A Biblioteca Escolar Ferreira de Castro continua com a sua exposição Coisas de Portugal dos anos 60/70 do século XX. Os nossos alunos continuam a visitar-nos e a admirar-se com as realidades passadas. Poder teclar numa máquina de escrever Olivetti Lettera 22, desenhada por Marcello Nizzoli, criada em 1950, é uma sensação nova para quem está habituado ao computador. Uma fita, duas cores e letras que carimbam! E como era difícil apagar as letras com RADEX! Mas visitar esta exposição é também conhecer a realidade de Portugal anterior a 1974. Os alunos que nos visitam ficam a saber que a taxa de analfabetismo em 1970 situava-se nos 25,7%, e que poucos teriam máquinas de escrever.
Também o famoso livro Cozinheira Ideal, de Alda de Azevedo, l943, teve muitas edições e acompanhou algumas famílias portuguesas nos anos 60 e 70. Importante frisar que poucos em Portugal teriam condições para comprar este livro e muitos não o poderiam ler porque o número de indivíduos residentes em Portugal, sem qualquer
nível de ensino em 1970, era de 5,2 milhões. E o titulo do livro? Porquê cozinheira ideal? Só as mulheres iam para a cozinha? Outra realidade que explorámos com os nossos alunos, sobre o papel da mulher no Estado Novo.
A propósito da máquina de moer a carne e das diferenças alimentares entre o campo e a cidade nos anos 60/70 em Portugal, os nossos alunos também ficaram a saber que a pobreza também era urbana e que segundo Leonardo
Aboim Pires, no seu estudo As mudanças
económicas do pós-guerra e a questão
alimentar em Portugal: padrões de consumo, nas
classes operárias a pobreza alimentar também se fazia sentir: na zona industrial de Alcântara, no final da
década de 1960, a base da alimentação partia do consumo de batata e arroz, uma
quase inexistência de gorduras, vitaminas e proteínas, onde os fracos recursos
da população permitiam, na sua maioria, uma refeição diária. Então ter esta máquina significava pelo menos comer carne. Podemos assim mostrar mais uma vez como um objeto colocado no seu contexto, é portador de História.
Como nos diz Amália Rodrigues no seu fado Uma casa portuguesa, que ouvimos e interpretámos com os nossos alunos, Numa casa portuguesa fica bem/ Pão e vinho sobre a mesa, e também sem esquecer que Basta pouco poucochinho pra alegrar/ Uma existência singela/ É só amor pão e vinho/ E um caldo verde verdinho/ A fumegar na tigela. A alegria na pobreza, como canta este fado, faz parte do ideário do Estado Novo.
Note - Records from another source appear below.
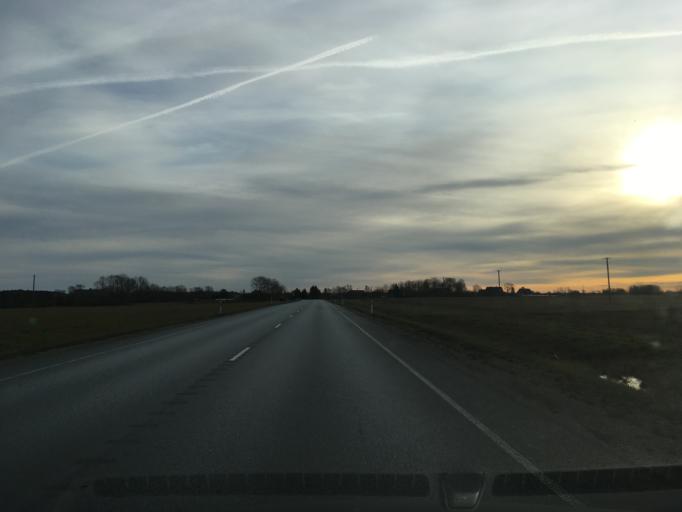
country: EE
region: Ida-Virumaa
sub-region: Kivioli linn
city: Kivioli
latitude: 59.4134
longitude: 26.9867
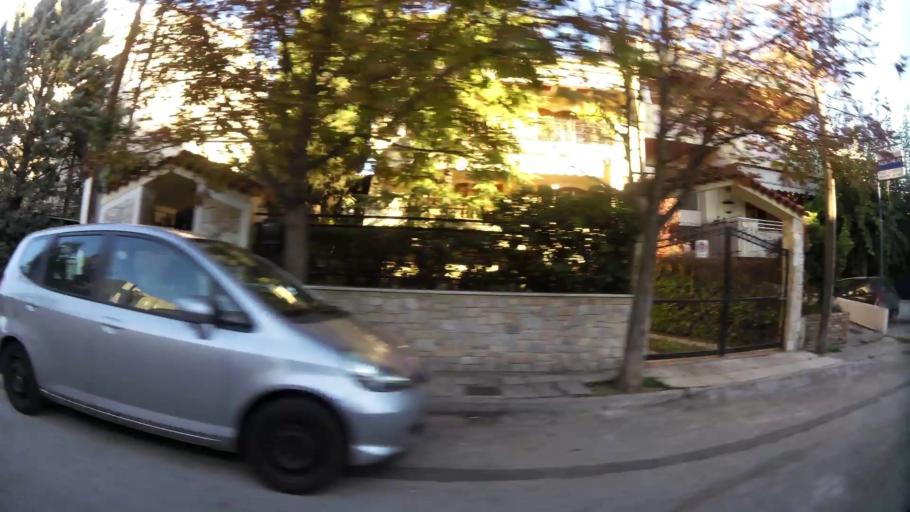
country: GR
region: Attica
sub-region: Nomarchia Athinas
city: Kifisia
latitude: 38.0725
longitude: 23.8041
Como nos diz Maria Alice Samara e Raquel
Pereira Henriques no seu estudo Contributos
da história oral. A
questão da fome no Estado Novo, as difíceis
condições de vida das pessoas economicamente desfavorecidas eram exatamente o
oposto da propaganda salazarista que erigia a pobreza como virtude.
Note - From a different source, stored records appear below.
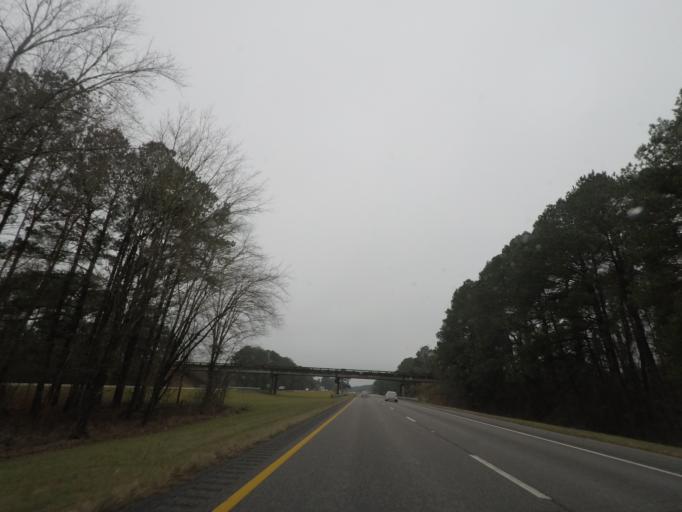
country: US
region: South Carolina
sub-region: Florence County
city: Timmonsville
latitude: 33.9867
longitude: -80.0247
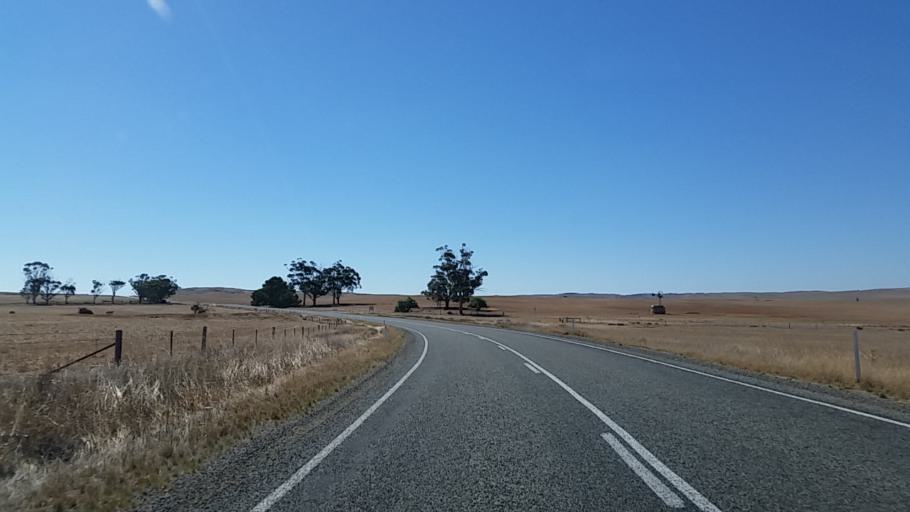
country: AU
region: South Australia
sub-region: Northern Areas
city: Jamestown
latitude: -33.3395
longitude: 138.8929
Em Portugal dos anos 60/70, poucas eram as famílias que poderiam comprar brinquedos importados e ter televisão era uma realidade que a poucos chegava. Como nos dizem os dados de José Ricardo
Carvalheiro no seu trabalho Elementos
sobre a ideia de audiência nos inícios da TV portuguesa, em 1969 eram apenas 39 televisores por 1000 habitantes. O aparelho televisivo era um relativo privilégio e requeria estratégias de visionamento coletivo no seio das classes populares, que iam ao café ou se juntavam na casa de alguém que tivesse televisão.
Mais uma vez colocamos os objetos a falar e levamos os nossos alunos a aprender sobre uma realidade que desconhecem. Ensina-se e aprende-se História, de forma diferente, na Biblioteca Escolar Ferreira de Castro.
Os nossos alunos quiseram tocar numa câmara fotográfica analógica e ficaram a saber como tudo funcionava com o rolo KODAK. Só podemos tirar 36 fotografias? E depois, como era? São algumas questões que nos colocam, muito admirados.
Os nossos alunos desconheciam também o que eram as fotonovelas e que estas surgiram em Itália em 1947, como foto romances herdeiros da popularidade do cinema. O público da fotonovela era um público maioritariamente feminino, com fraca escolaridade e um baixo poder económico. Nesta exposição foi possível mostrar uma matriz de uma fotonovela e os alunos viram como as legendas eram escritas à máquina e coladas nas fotografias. Tão longe do digital!
Os objetos funcionam como mediadores das relações sociais e os seus percursos podem revelar aspectos da sociedade do seu tempo. Debater com os nossos alunos sobre a importância dos objetos para o estudo da História ou sobre como era a realidade portuguesa nos anos 60/70 do século XX, é também lembrar a importância da Revolução Portuguesa de 1974.